Representative Test Files

  • tests/test_workflow_pack_coordinator_mfj.py
  • tests/test_pack_schema_models.py
  • tests/test_mfj_persistence_recovery.py
  • tests/test_mfj_observability.py
  • tests/test_merge_strategies.py
  • tests/test_mfj_resume_contract.py
  • tests/test_mfj_live_smoke.py

Pack Graph Keys

Workflow-local MFJ files use:

  • Version 3 (mid_flight_journeys): typed MFJ config for fan-out/fan-in inside one workflow.

Global cross-workflow journeys are a separate config (extension_registry.json), not workflow-local MFJ.


Design Principles

  1. Declarative over imperative: MFJs are defined in YAML/JSON config, not in Python code.
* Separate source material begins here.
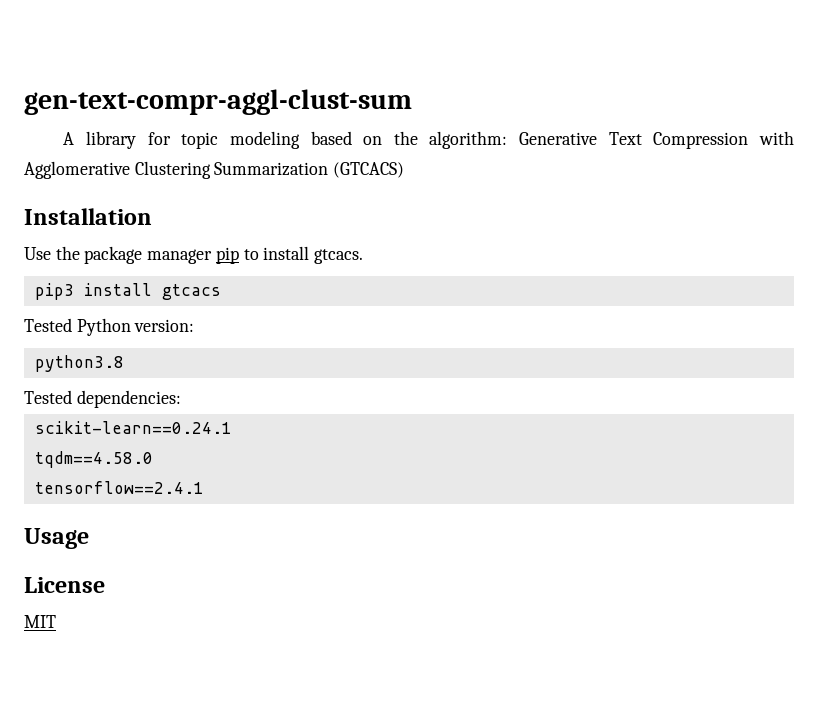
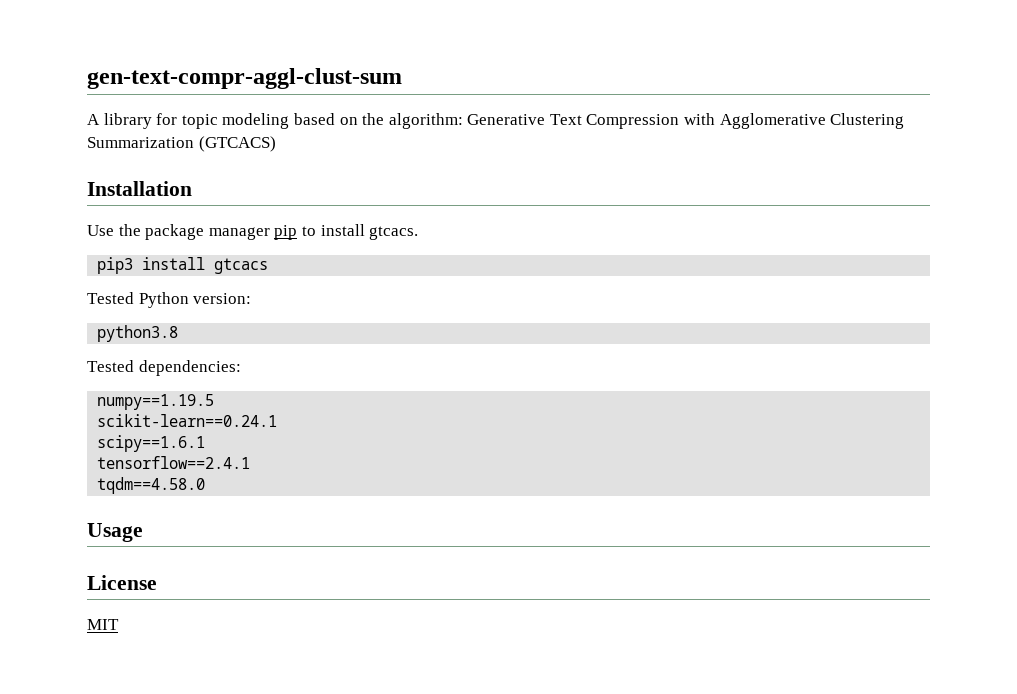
(181, 399) none -> [97,394,215,410] // numpy==1.19.5
[34,451,153,468] tqdm==4.58.0 -> [97,435,206,452] scipy==1.6.1
(204, 487) none -> [97,477,206,494] // tqdm==4.58.0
Workflow authors describe what should happen; the runtime handles how.

  2. AG2-native: MFJs leverage AG2's existing primitives (context_variables, update_agent_state hooks, handoffs, structured_outputs) rather than building parallel mechanisms. This keeps the framework opinionated and avoids drift.

  3. Parent continuity: The parent GroupChat is the user's single point of interaction. From the user's perspective, they're having one conversation. The fork-join mechanics are transparent.
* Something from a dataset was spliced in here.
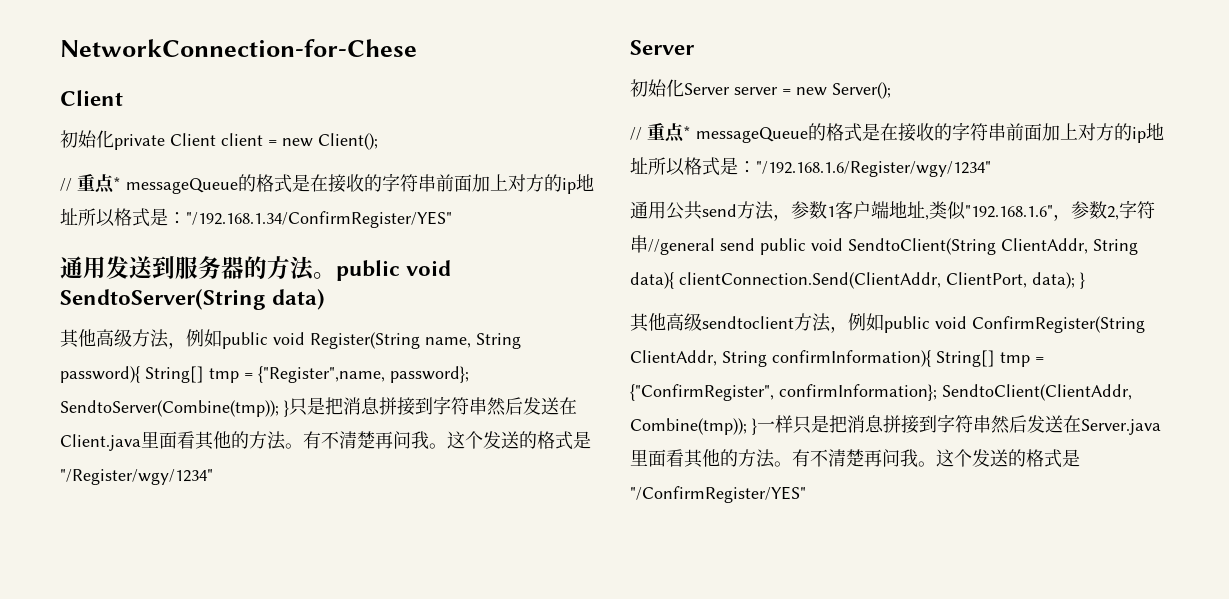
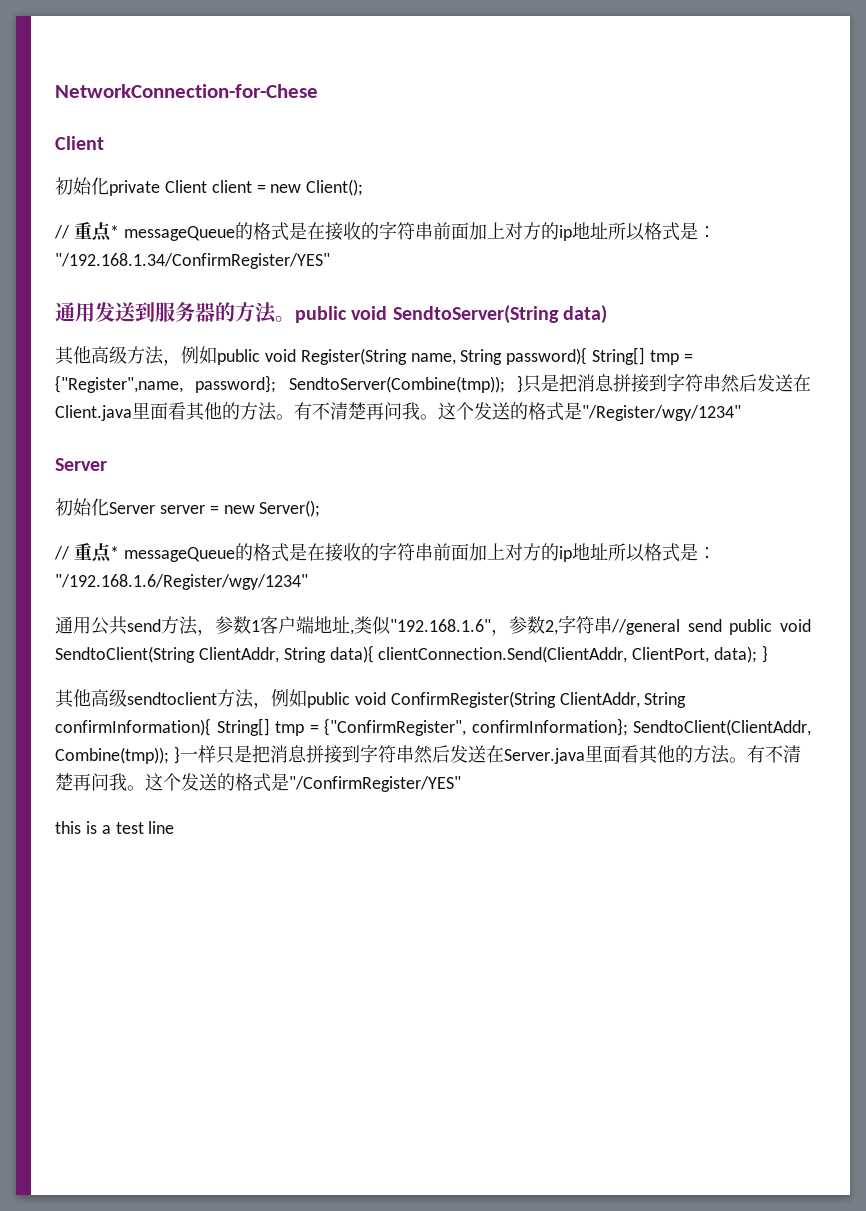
(806, 494) none -> [55,821,175,834] // this is a test line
  4. Contract-driven: Input and output contracts make MFJs self-documenting and checked at fan-in. They reduce misconfiguration risk, but they do not replace live AG2 acceptance coverage.

  5. Failure is a first-class concept: Not all children will succeed. The system has explicit strategies for partial failure rather than silently dropping results or crashing.

  6. Composable: MFJs are building blocks. A simple workflow might have zero MFJs. A complex build pipeline might have three. The same primitives work for both.